> _TEXTE D'ÉTUDE_
L’échantillon consistait en 409 participants parmi lesquels 237 thérapeutes ont également répondu aux questions ouvertes. Pour les analyses quantitatives, on a recouru à un procédé sans distribution, la régression logistique binaire. L’analyse de contenu typologique a servi de méthode analytique qualitative.
Les résultats montrent que presque tous les thérapeutes ont trouvé certains de leurs patientes et patients attirants. Des sentiments amoureux et des sentiments d’attirance sexuelle vis-à-vis des patientes et patients sont apparus au moins une fois chez presque 60 % des thérapeutes. Les prévalences à des actes érotiques (4,2 %) et sexuels (2,4 %) avec des patientes et patients sont en revanche moins fréquentes. En outre, les analyses de régression logistique binaire ont démontré que l’aspect de genre jouait un rôle significatif par rapport aux sentiments amoureux et aux phénomènes associés. Le rapport des chances que naissent des sentiments d’attirance sexuelle de psychothérapeutes hommes – par rapport à ce qui se passe pour des psychothérapeutes femmes – est ici par exemple de 6 contre 1.

> _CONSIGNES_
1. Répondez à ces questions d'après le texte sur les sentiments des thérapeutes envers leurs patients :
(a) Combien de participants comptait l'échantillon ?
(b) Quelle méthode d'analyse qualitative a été employée ?
(c) Quelle est la prévalence des actes sexuels avec des patientes et patients ?
2. Indiquez si chaque affirmation concorde avec le texte sur les sentiments des thérapeutes envers leurs patients, en citant les mots décisifs :
(a) Moins de la moitié des thérapeutes ont éprouvé au moins une fois des sentiments amoureux envers des patients.
(b) Les analyses quantitatives ont reposé sur une régression logistique binaire.
(c) Le genre n'a joué aucun rôle significatif dans les sentiments amoureux.
3. Poursuivez le texte sur les sentiments des thérapeutes envers leurs patients après sa dernière phrase.
Les données ne sont pas nécessaires pour répondre.

> _DONNÉES FOURNIES_
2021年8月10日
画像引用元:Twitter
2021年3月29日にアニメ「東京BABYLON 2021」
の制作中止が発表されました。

---

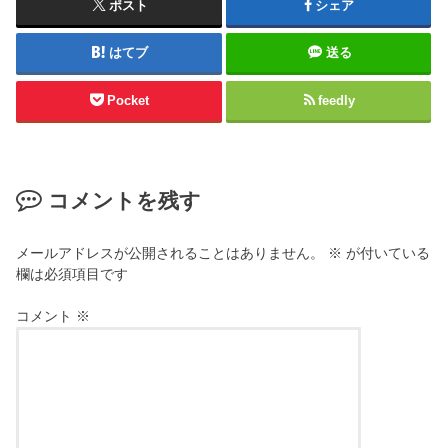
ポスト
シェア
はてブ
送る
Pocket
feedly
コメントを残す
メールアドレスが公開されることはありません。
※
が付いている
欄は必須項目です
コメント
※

> _CORRIGÉ_
1.
(a) 409 participants.
(b) L'analyse de contenu typologique.
(c) 2,4 %.

2.
(a) Non : « Des sentiments amoureux et des sentiments d’attirance sexuelle vis-à-vis des patientes et patients sont apparus au moins une fois chez presque 60 % des thérapeutes ».
(b) Oui : « on a recouru à un procédé sans distribution, la régression logistique binaire ».
(c) Non : « l’aspect de genre jouait un rôle significatif par rapport aux sentiments amoureux et aux phénomènes associés ».

3.
En ce qui concerne les modèles explicatifs, il est ressorti ce que les personnes interrogées entendent par sentiments amoureux dans le setting thérapeutique (conception), comment des sentiments amoureux vis-à-vis de la clientèle se sont révélés (manifestation) et la raison pour laquelle ces sentiments ont pu naître (facteurs causaux) ou être empêchés (facteurs protecteurs).
L’analyse de contenu typologique permet d’établir une distinction entre le type des sentiments amoureux et le type de l’attirance. Dans ce contexte, les sentiments amoureux vis-à-vis des patientes et patients ne sont pas compris comme des contre-transferts, mais aussi dans de nombreux cas comme des phénomènes sentimentaux « véritables ». On ne peut notamment qu’être frappé par le fait que même dans le cas où les thérapeutes prennent explicitement leurs distances par rapport à la notion de sentiments amoureux et déclarent que leurs sentiments représentent « seulement » une attirance, ils font des expériences impliquant des sentiments d’attirance érotico-sexuels, des fantasmes et des excitations, des pertes d’assurance et des efforts de contrôle pouvant aller jusqu’à des interruptions de thérapie et des activités sexuelles avec les patientes et patients.
Les résultats offrent une large base de discussion, sachant que la thématique de l’abus ne doit pas être négligée. Même les résultats concernant le genre soulèvent la question de savoir dans quelle mesure la répartition traditionnelle des rôles entre les sexes se répercutent au niveau de la validation de la sexualité et en fonction des settings psychothérapeutiques. De la même manière, les explications des personnes interrogées par rapport aux causes et facteurs protecteurs en liaison avec la naissance de sentiments amoureux vis-à-vis des patientes et patients incitent à réfléchir sur un sujet délicat faisant souvent l’objet d’un tabou.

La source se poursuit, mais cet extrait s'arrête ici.